◆ **EXCERPT PROVIDED**
It is important that the impacts and opportunities which arise as a result of development proposals are identified and assessed so that appropriate mitigations and opportunities are secured through the planning process. Transport assessments are therefore necessary to ensure that planning applications can be reviewed and assessed for their specific impacts and for their compatibility with the Healthy Streets Approach.

Transport assessments should include an assessment of demand arising from personal travel as well as from potential servicing and deliveries, taking into account the impacts both on all modes of transport including walking and cycling, and on streets as social spaces. For developments of strategic importance (development proposals that are referable to the Mayor), applicants are strongly advised to engage early with Transport for London through the pre-application process in order to ensure that all necessary elements are covered[143].



It is important that development proposals reduce the negative impact of development on the transport network and reduce potentially harmful public health impacts. The biggest transport-related impact of development on public health in London is the extent to which it enables  physical activity from walking, cycling and using public transport. The other main impacts on public health relate to air quality, road danger, noise, and severance. The phasing of development, and the use of travel plans and freight strategies, may help reduce negative impacts and bring about positive outcomes. Where adverse transport impacts have been identified from development proposals, mitigation will be sought in the form of financial contributions – to improve network service levels for example – or through directly providing infrastructure such as additional bus stops and street improvements.

◆ **RAW DATA**
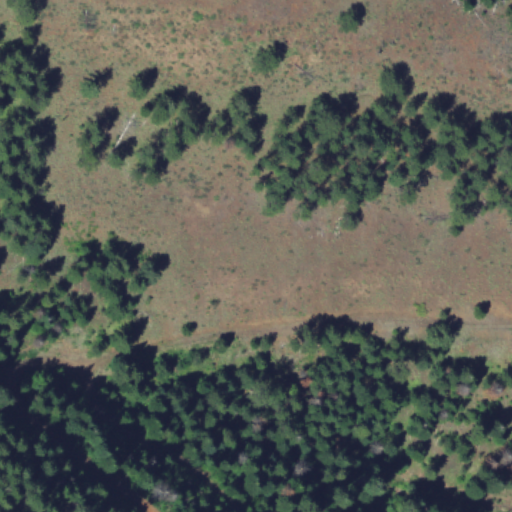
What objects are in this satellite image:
road: (201, 493)
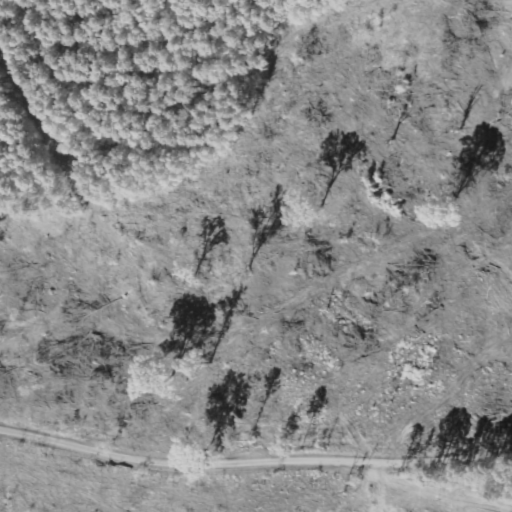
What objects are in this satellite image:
road: (254, 462)
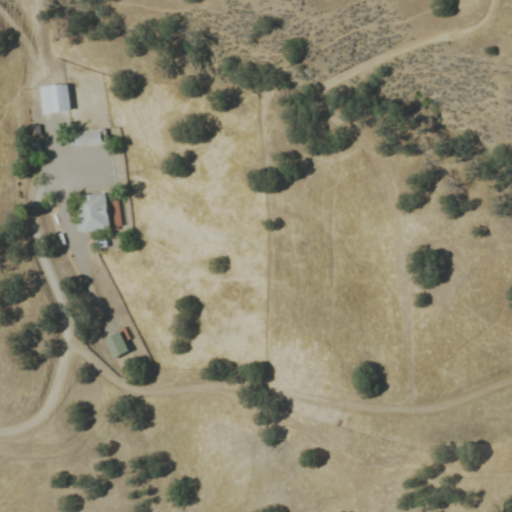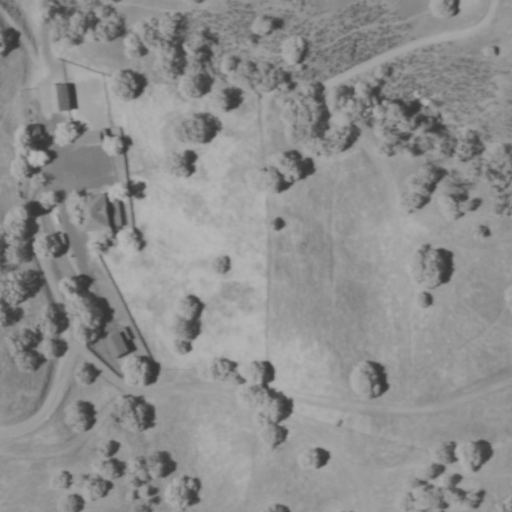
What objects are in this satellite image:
building: (57, 97)
building: (55, 98)
building: (87, 137)
building: (99, 209)
building: (94, 212)
building: (117, 212)
road: (61, 318)
building: (115, 343)
building: (115, 344)
road: (282, 390)
road: (304, 432)
road: (423, 463)
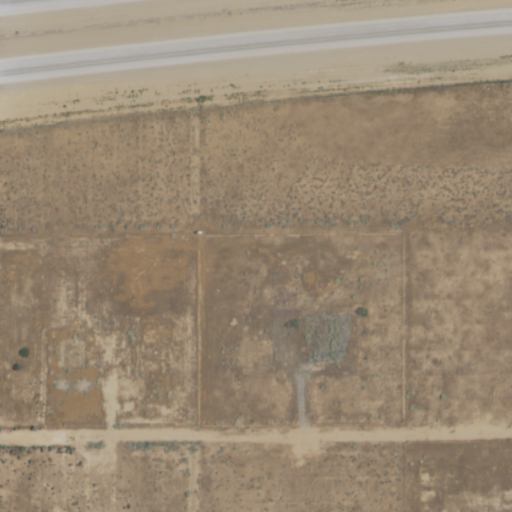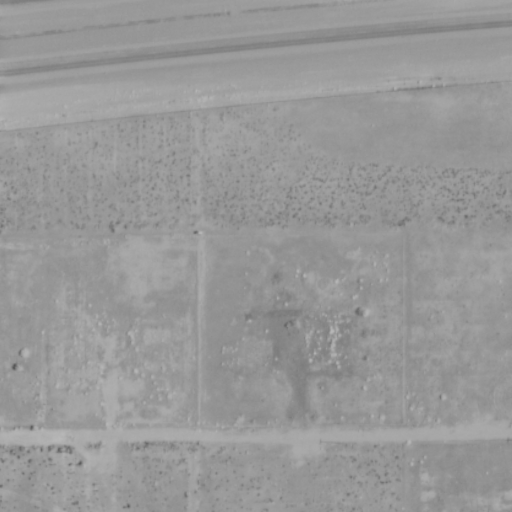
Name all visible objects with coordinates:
road: (21, 2)
road: (255, 41)
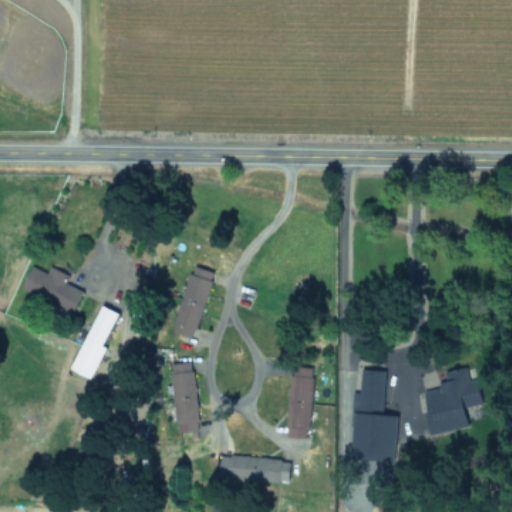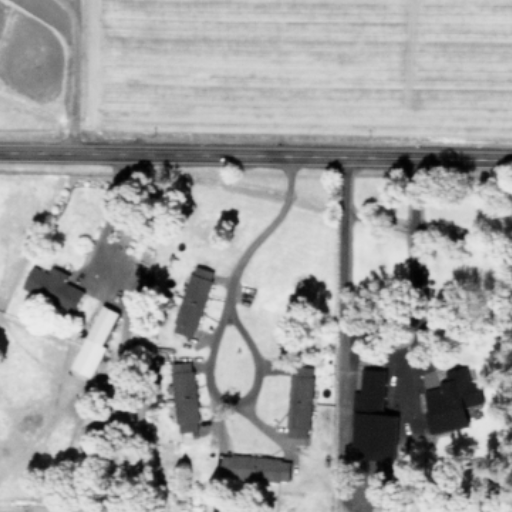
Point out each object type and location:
crop: (296, 43)
road: (69, 70)
road: (255, 157)
road: (111, 209)
road: (260, 236)
road: (409, 258)
road: (340, 262)
building: (52, 290)
building: (193, 303)
building: (96, 343)
building: (372, 396)
building: (184, 399)
building: (299, 402)
crop: (253, 404)
building: (450, 404)
road: (235, 406)
building: (255, 470)
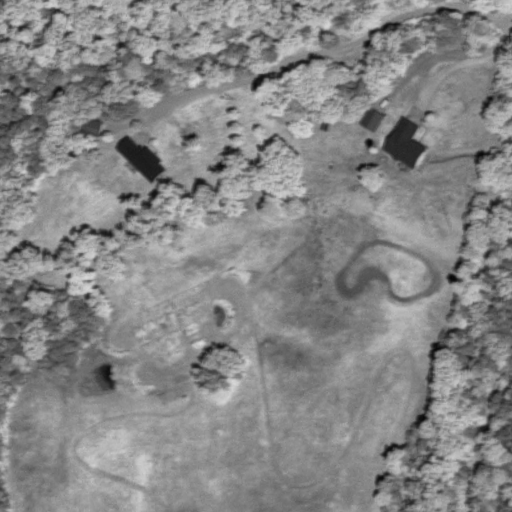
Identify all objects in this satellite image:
road: (401, 25)
building: (374, 121)
building: (94, 129)
building: (409, 145)
building: (143, 159)
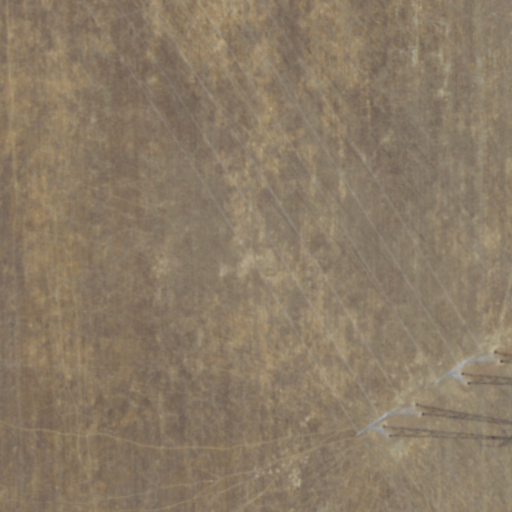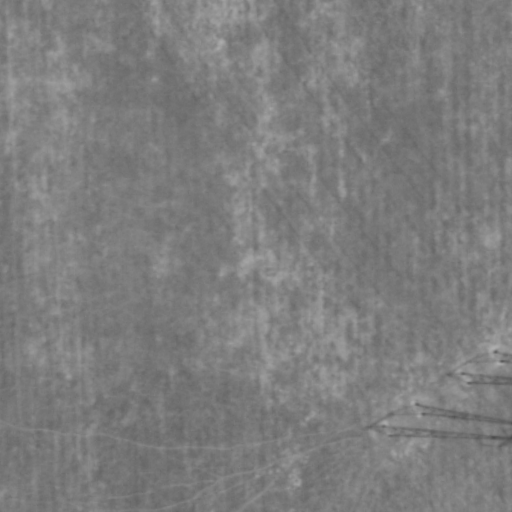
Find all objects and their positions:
power tower: (488, 365)
power tower: (420, 430)
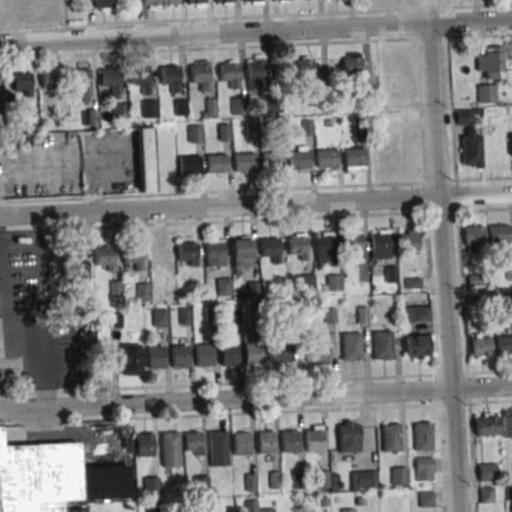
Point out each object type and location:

◆ **ACTIONS TO TAKE**
1. In the text on transport assessments for development proposals, list the other main impacts on public health that it names besides physical activity.
2. Carry on the text on transport assessments for development proposals, starting after its final sentence.

◆ **EXPECTED OUTPUTS**
1. Air quality, road danger, noise, and severance.

2.
Ideally, new development that will give rise to significant numbers of new trips should be located in places well-connected by public transport, with capacity adequate to support the additional demand, or where there is a realistic prospect of additional access or capacity being provided in time to meet the new demand. The ability to absorb increased travel demand through active travel modes must also be considered. Funded proposals by applicants to improve transport access, capacity or connectivity are encouraged.